The chairman of Lloyds Banking Group said he believed the state-backed lender could be fully returned to private ownership within the next 12 months, more than six years after its £20bn government bailout.

Lord Blackwell said after the bank's annual general meeting on Thursday that "it's possible and would be very desirable" for the government to finish selling its holding in Lloyds in the next year.

"Whether the government can achieve that depends on the market conditions," he added.

The government announced this week that its stake in Lloyds had halved since the bailout, falling below 20 per cent and recouping £10bn of taxpayers' money.

Antonio Horta-Osorio, chief executive, told shareholders at the meeting that "the group has progressed further towards full private ownership".

A six-month programme to drip-feed Lloyds' shares into the market was unveiled at the end of last year.

UK Financial Investments, the body tasked with selling down the government's holding, is considering another six-month plan before launching a public sale of its remaining stake to individual investors.

Lord Blackwell said after the AGM that there could be a window for a retail offering this year, but that ultimately it is a decision for the government.

Lloyds confirmed plans to pay an interim and full-year dividend for 2015 at the meeting, after initially announcing its first payout since August 2008 in February.

Lord Blackwell said the resumption of dividends "reflects the transformation of the business over the past four years".

The 0.75p per share payout is "a modest figure but a symbolic development" he added. The bank forecasts a payout ratio moving to 50 per cent of earnings over the medium-term.
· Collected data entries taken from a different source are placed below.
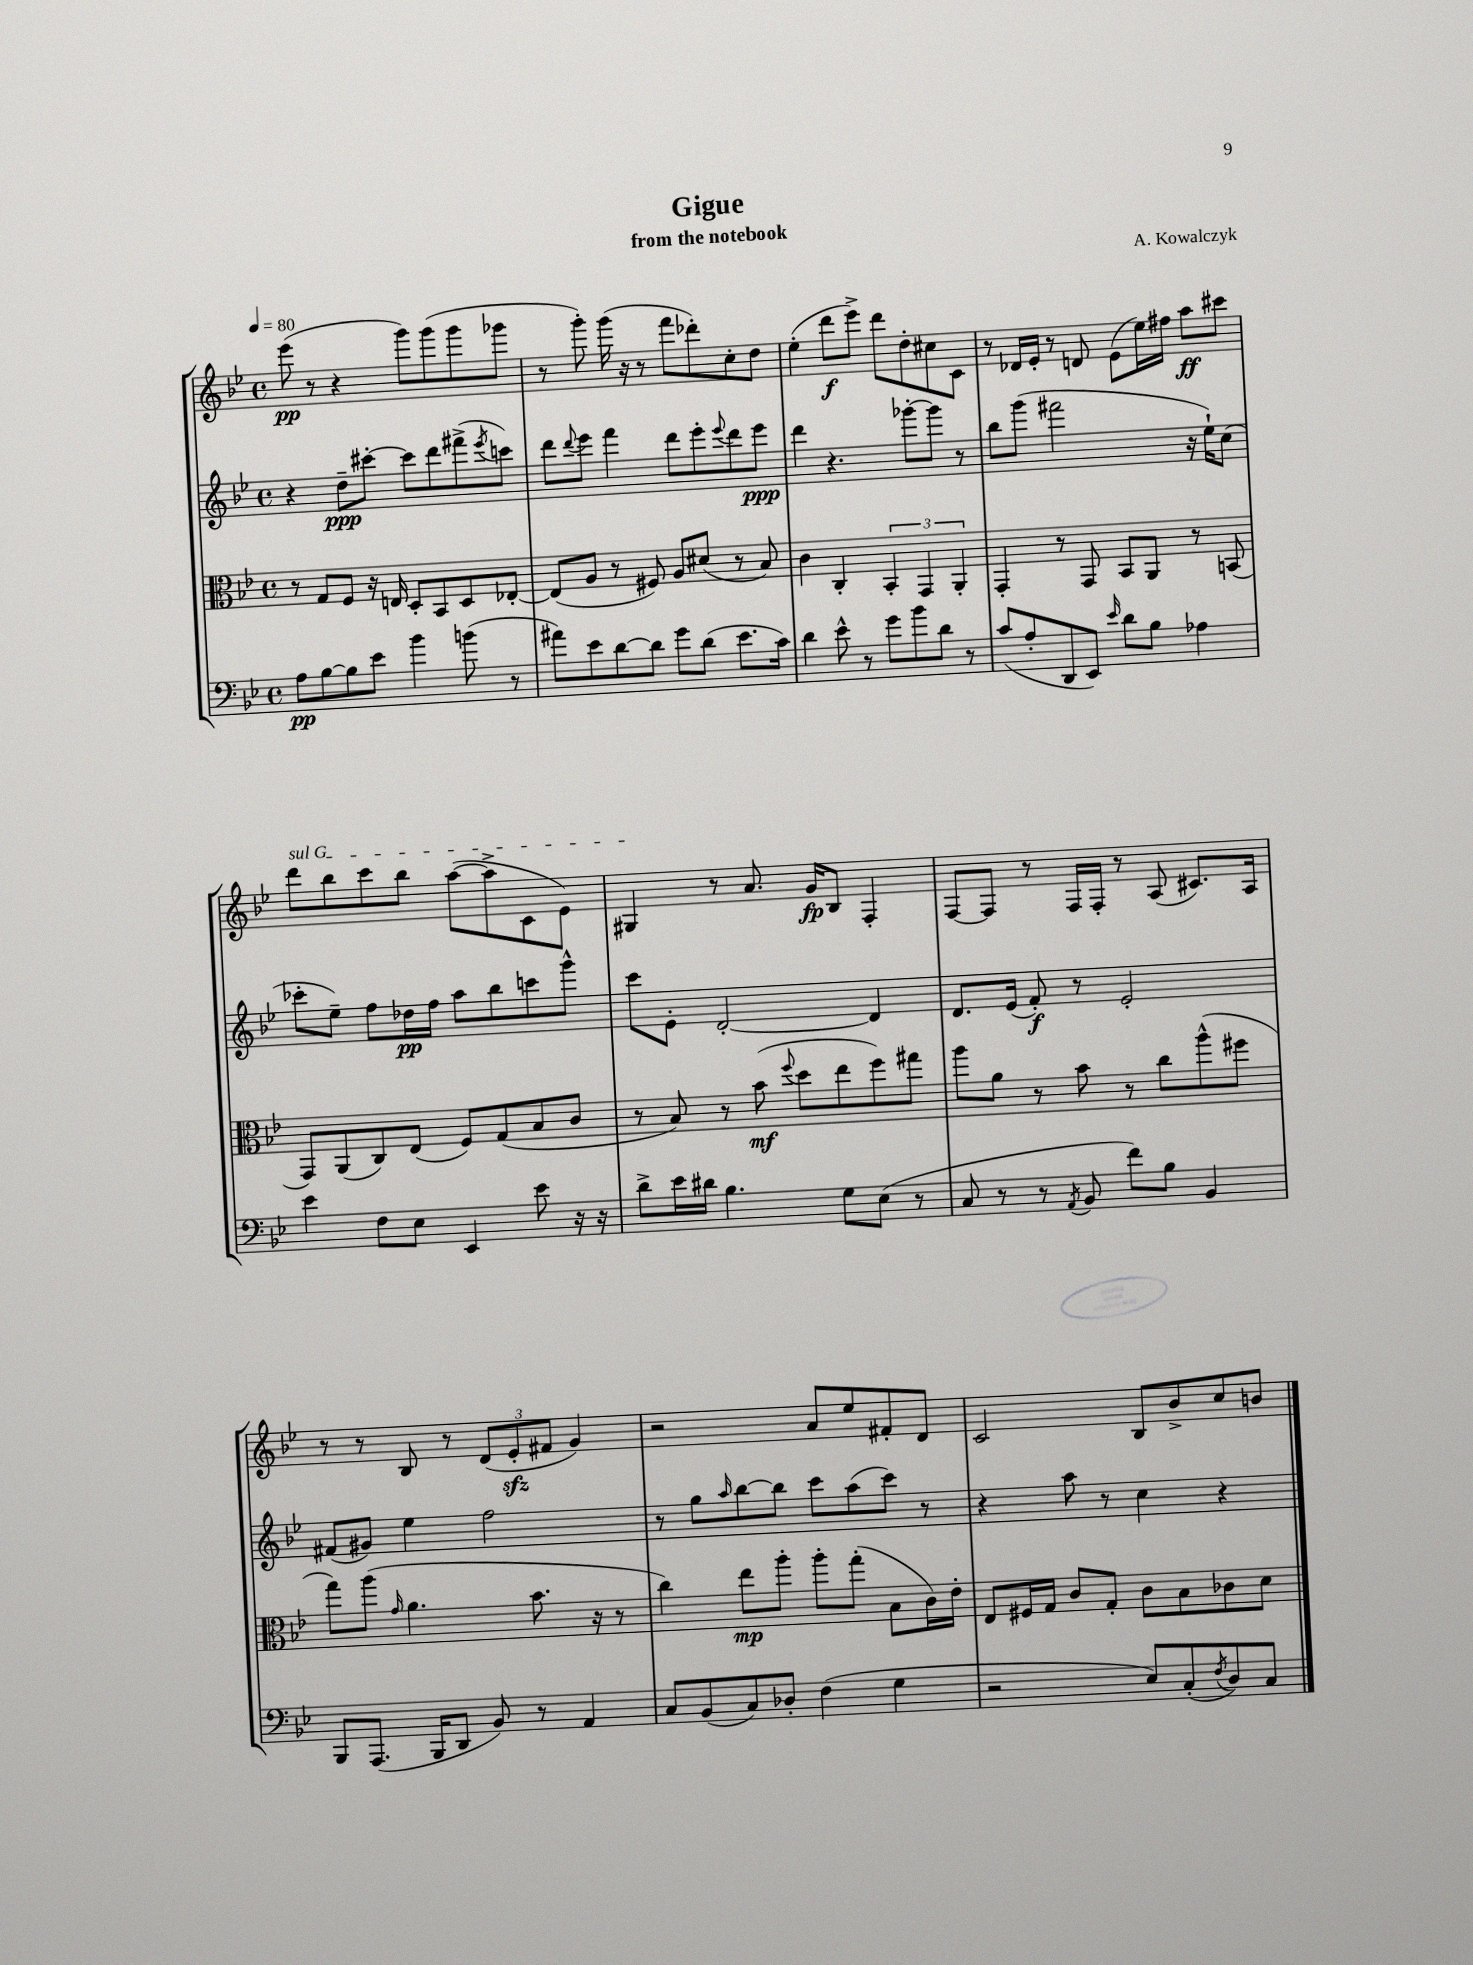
\header { title = "Gigue" composer = "A. Kowalczyk" subtitle = "from the notebook" }
<<
\new StaffGroup <<
\new Staff = "s0" {
    \clef treble \key bes \major \defaultTimeSignature \time 4/4 \tempo 4 = 80
    ees'''8\pp( r8 r4 g'''8) g'''8( g'''8 ges'''8 |
    r8 g'''8-.) g'''16( r16 r8 f'''8 des'''8-.) c''8-. d''8 |
    ees''4-.( d'''8\f ees'''8->) d'''8 d''8-. cis''8 c'8 |
    r8 des'16 ees'16-. r8 d'8 ees'8( ees''16) fis''16 a''8\ff cis'''8 |
    \once \override TextSpanner.bound-details.left.text = \markup { \italic "sul G" } d'''8\startTextSpan bes''8 c'''8 bes''8 a''8~( a''8-> c'8 ees'8) |
    gis4\stopTextSpan r8 a'8. g'16\fp bes8 f4-. |
    f8~ f8 r8 f16 f16-. r8 a8( cis'8.) a16 |
    r8 r8 bes8 r8 \tuplet 3/2 { d'8( ees'8-.\sfz fis'8 } g'4) |
    r2 a'8 ees''8 fis'8-. d'8 |
    c'2 bes8 bes'8-> c''8 b'8 \bar "|." |
}
\new Staff = "s1" {
    \clef treble \key bes \major \defaultTimeSignature \time 4/4
    r4 d''8--\ppp cis'''8~-. cis'''8 d'''8 fis'''8->( \acciaccatura { ees'''8 } c'''8) |
    d'''8 \appoggiatura { d'''8 } ees'''8 f'''4 d'''8 ees'''8-. \appoggiatura { ees'''8 } d'''8 ees'''8\ppp |
    d'''4 r4. ges'''8~-. ges'''8 r8 |
    bes''8 g'''8( fis'''2 r16 ees''16-!) c''8( |
    ces'''8-. ees''8--) f''8 des''16\pp f''16 a''8 bes''8 c'''8 g'''8-^ |
    c'''8 ees'8-. d'2~-. d'4 |
    d'8. ees'16( f'8-.\f) r8 ees'2-. |
    fis'8( gis'8) ees''4 f''2 |
    r8 g''8 \grace { a''16 } bes''8~ bes''8 c'''8 a''8( c'''8) r8 |
    r4 a''8 r8 c''4 r4 \bar "|." |
}
\new Staff = "s2" {
    \clef alto \key bes \major \defaultTimeSignature \time 4/4
    r8 g8 f8 r16 e16 d8-. bes,8 d8 ees8~-. |
    ees8( a8 r8 fis8) a8 dis'8( r8 bes8) |
    c'4 c4-. \tuplet 3/2 { bes,4-. g,4 a,4-. } |
    g,4-. r8 g,8 bes,8 a,8 r8 b,8( |
    g,8) a,8( c8) ees8( f8) g8( bes8 c'8 |
    r8 bes8) r8 bes'8\mf( \appoggiatura { f''8 } d''8 ees''8 f''8) gis''8 |
    a''8 a'8 r8 bes'8 r8 c''8 a''8-^( fis''8 |
    g''8) a''8( \grace { g'16 } a'4. bes'8. r16 r8 |
    c''4) ees''8\mp a''8-. a''8-. g''8-.( bes8 c'16) ees'16-. |
    ees8 fis16 g16 c'8 g8-. c'8 bes8 ces'8 d'8 \bar "|." |
}
\new Staff = "s3" {
    \clef bass \key bes \major \defaultTimeSignature \time 4/4
    a8\pp bes8~ bes8 ees'8 bes'4 b'8( r8 |
    ais'8) ees'8 d'8~ d'8 g'8 d'8( ees'8. c'16) |
    d'4 ees'8-^ r8 g'8 bes'8 d'8 r8 |
    c'8( a8-. d,8 ees,8) \grace { ees'16 } d'8 bes8 aes4 |
    ees'4 f8 ees8 ees,4 ees'8 r16 r16 |
    d'8-> ees'16 dis'16 bes4. g8 ees8( r8 |
    c8 r8 r8 \acciaccatura { a,8 } bes,8 f'8) bes8 bes,4 |
    bes,,8 a,,8.( bes,,16 d,8 bes,8) r8 a,4 |
    c8 bes,8( c8) des8-. f4( g4 |
    r2 ees8) c8-.( \acciaccatura { f8 } d8) c8 \bar "|." |
}
>>
>>
\layout { \context { \Score \remove "Bar_number_engraver" } }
Nearly all of the bank's shareholders voted in favour of the dividend and the directors' remuneration package, despite a call from investor advisory group the Pensions & Investment Research Consultants, to vote against the chief executive's "highly excessive" pay.

Some 98 per cent of shareholders voted in support of the pay packet, which rewarded Mr Horta-Osorio £11.5m last year, including a £1m base salary and £7.4m under the long-term incentive plan.

Lloyds' board also came under fire from Keith Elliott, a shareholder, who accused the bank of treating the law as "simply advisory" over its dealings with customers involved in interest-rate swap mis-selling.

He alleged the bank had written clauses into settlement agreements that protected it from future claims in the event it was found to have acted fraudulently.

In response to Mr Elliott's claims, Lord Blackwell said misconduct had "absolutely no place in this bank".